The English title given to Akira Kurosawa’s 1963 epic yet bracing kidnapping thriller and corporate critique is not accurate--he original translates as Heaven and Hell--but it’s better, or in any case appropriate on so many levels as to excuse its liberties. The film’s brilliantly rendered settings, from a shoe manufacturing executive’s deluxe, air-conditioned, ultra-Westernized mansion that looks down on Yokohama, to the industrial city’s dank, smoggy bed of low-lying refuse; from the cramped toilet of a bullet train speeding across a bridge to the anonymous grassy knoll far below to which briefcases of ransom money are tossed, High and Low shifts vertiginously between altitudes and class. Kurosawa himself was straddling “high” and “low” culture; he had previously adapted Shakespeare, Gorky and Dostoyevsky, was now working with considerably less elevated literary material: King’s Ransom, one of American author Ed McBain’s 87th Precinct series of thrillers. And not one of the better ones.
Dramatic dichotomies abound in High and Low, right down to its stunning black and white (with one audacious exception) photography. Kurosawa was now three years into working with his own production company and was coming off a string of some of his finest and most enduringly popular middle-period films (Yojimbo among them); working hard to utilize the widescreen aspect ratio in as imaginative and fluent a manner possible, he had begun to forge what would become the signature camera style of the remainder of his career. He was at the top of his game, and could make such bold transitions with complete confidence. High and Low is one of his very best modern-dress films, and is now available on a gorgeous-looking, well-supplemented new blu-ray and DVD reissue from the Criterion Collection.
High and Low hits the ground running, with high tensions and thorny moral conundrums unfurling in its first scenes. Just as Kingo Gondo (Toshiro Mifune, moustached, still terse and bullying, but with his characteristic bluster largely tucked into designer suits) is about to stake everything he owns--and he owns a lot--into clandestinely buying up shares so he can stage a take-over of the shoe company he works for, he gets a phone call that draws everything to a halt.
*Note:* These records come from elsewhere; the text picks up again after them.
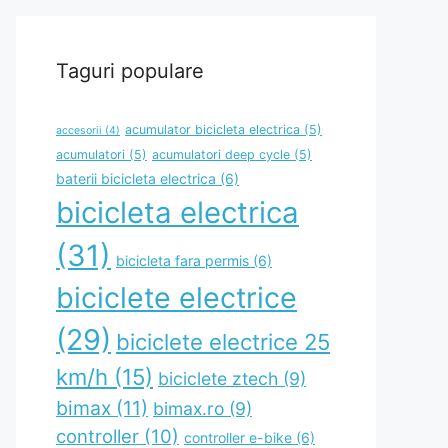
Taguri populare
acumulator bicicleta electrica
(5)
accesorii
(4)
acumulatori
(5)
acumulatori deep cycle
(5)
baterii bicicleta electrica
(6)
bicicleta electrica
(31)
bicicleta fara permis
(6)
biciclete electrice
(29)
biciclete electrice 25
km/h
(15)
biciclete ztech
(9)
bimax
(11)
bimax.ro
(9)
controller
(10)
controller e-bike
(6)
His son has been kidnapped, and the ransom is very high. (Say goodbye to that corporate coup.) But soon his son enters the room--they kidnapped his chauffer’s kid by accident! Does Gondo still pay the enormous sum, even for a child that’s not his own? Is it worth throwing away his chance at advancement--perhaps throwing away everything? The immediate drama that unfolds, involving negotiations, elaborate arrangements and police involvement, is engrossing. And only about half of the movie. High and Low just keeps careening into different directions, and all the while it comments on Japan’s adoption of ruthless capitalism and peculiar ambivalence toward foreign influence.